TASK ITEM:
Read through the material below and find each line that has the word "false"; copy it.

THE INPUT:
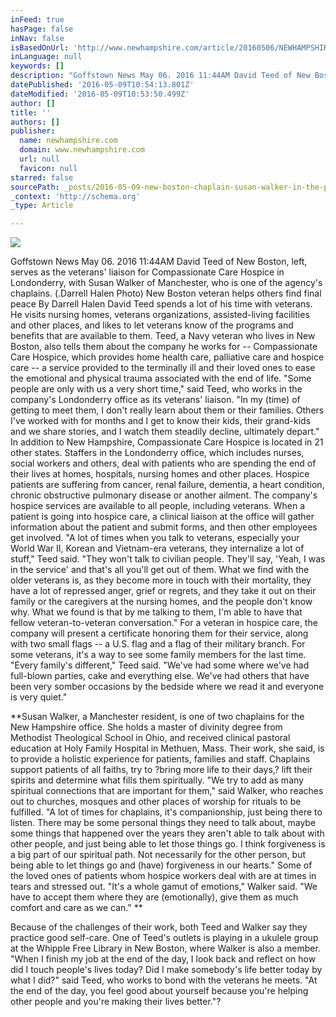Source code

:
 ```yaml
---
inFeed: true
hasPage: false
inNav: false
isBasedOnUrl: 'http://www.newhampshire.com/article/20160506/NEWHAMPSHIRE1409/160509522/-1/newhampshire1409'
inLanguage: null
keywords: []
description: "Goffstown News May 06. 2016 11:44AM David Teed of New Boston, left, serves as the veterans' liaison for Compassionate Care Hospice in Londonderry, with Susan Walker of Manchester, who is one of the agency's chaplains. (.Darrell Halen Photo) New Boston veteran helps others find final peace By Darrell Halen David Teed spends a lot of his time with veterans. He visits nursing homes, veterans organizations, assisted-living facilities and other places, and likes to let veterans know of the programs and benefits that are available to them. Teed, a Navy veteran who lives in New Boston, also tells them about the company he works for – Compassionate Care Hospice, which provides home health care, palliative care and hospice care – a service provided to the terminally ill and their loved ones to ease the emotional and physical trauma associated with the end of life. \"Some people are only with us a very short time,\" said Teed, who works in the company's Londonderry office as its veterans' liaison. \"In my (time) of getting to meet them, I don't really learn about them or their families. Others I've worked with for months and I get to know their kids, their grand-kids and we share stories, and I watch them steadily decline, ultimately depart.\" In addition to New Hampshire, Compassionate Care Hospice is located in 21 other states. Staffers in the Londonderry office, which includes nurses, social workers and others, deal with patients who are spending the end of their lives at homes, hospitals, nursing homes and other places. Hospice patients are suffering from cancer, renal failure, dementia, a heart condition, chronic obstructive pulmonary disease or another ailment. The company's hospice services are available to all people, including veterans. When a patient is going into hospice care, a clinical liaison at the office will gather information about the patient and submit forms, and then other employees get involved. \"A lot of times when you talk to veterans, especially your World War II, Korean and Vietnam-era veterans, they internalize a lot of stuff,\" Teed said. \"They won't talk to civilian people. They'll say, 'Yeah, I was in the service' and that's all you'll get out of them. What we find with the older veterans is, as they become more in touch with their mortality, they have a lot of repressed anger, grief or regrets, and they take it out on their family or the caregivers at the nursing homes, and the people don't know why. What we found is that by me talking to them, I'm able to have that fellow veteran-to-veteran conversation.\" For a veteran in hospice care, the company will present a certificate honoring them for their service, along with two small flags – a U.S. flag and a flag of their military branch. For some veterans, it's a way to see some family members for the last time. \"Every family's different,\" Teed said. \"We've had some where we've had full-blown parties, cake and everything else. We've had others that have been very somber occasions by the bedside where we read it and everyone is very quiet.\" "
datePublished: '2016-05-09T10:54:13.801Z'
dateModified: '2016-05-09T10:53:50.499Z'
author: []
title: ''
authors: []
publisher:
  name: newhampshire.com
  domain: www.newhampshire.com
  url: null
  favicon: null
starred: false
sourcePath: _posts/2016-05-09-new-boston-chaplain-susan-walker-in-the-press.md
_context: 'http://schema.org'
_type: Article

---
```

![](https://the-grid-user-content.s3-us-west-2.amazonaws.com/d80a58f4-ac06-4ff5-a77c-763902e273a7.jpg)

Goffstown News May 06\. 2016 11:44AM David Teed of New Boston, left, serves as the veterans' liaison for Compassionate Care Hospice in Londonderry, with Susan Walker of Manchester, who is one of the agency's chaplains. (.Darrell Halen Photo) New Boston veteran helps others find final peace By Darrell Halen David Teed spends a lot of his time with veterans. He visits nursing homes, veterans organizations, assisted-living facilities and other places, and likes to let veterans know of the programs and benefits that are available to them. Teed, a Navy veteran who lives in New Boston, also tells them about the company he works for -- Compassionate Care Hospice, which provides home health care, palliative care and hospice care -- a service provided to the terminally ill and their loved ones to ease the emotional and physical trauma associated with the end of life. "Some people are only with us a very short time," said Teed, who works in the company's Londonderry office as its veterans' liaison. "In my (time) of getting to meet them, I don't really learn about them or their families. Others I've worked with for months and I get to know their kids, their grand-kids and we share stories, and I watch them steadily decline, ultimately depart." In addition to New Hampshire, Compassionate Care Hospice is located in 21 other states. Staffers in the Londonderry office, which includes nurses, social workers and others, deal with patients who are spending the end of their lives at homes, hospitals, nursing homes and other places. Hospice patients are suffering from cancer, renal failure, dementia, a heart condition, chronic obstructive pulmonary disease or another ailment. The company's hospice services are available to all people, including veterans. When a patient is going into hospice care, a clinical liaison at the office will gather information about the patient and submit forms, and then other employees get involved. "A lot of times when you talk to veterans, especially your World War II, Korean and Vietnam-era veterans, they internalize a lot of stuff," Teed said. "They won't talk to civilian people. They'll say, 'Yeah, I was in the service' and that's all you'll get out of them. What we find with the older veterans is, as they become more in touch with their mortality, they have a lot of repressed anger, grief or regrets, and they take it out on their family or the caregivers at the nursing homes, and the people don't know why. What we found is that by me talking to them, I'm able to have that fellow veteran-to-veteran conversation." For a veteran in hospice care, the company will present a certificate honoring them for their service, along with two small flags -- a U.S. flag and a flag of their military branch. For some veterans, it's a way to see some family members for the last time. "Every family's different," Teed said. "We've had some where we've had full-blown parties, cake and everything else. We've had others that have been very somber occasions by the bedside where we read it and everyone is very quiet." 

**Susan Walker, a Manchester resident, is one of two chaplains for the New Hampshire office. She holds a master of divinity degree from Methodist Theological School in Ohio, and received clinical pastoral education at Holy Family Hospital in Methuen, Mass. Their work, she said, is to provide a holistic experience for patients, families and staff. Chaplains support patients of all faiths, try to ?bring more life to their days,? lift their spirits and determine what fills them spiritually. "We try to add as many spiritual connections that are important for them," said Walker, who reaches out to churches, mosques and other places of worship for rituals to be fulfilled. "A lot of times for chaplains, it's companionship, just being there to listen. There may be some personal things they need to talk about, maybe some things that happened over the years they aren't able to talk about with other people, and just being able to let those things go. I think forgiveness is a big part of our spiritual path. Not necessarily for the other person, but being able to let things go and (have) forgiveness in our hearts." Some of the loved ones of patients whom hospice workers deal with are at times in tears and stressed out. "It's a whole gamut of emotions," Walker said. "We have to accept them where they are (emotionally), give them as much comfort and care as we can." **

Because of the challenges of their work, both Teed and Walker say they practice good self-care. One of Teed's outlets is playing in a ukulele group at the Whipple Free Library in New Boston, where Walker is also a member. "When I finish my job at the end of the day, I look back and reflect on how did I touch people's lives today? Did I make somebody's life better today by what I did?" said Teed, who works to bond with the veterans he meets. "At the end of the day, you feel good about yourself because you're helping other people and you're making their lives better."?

RESPONSE TO THE EXERCISE:
hasPage: false
inNav: false
starred: false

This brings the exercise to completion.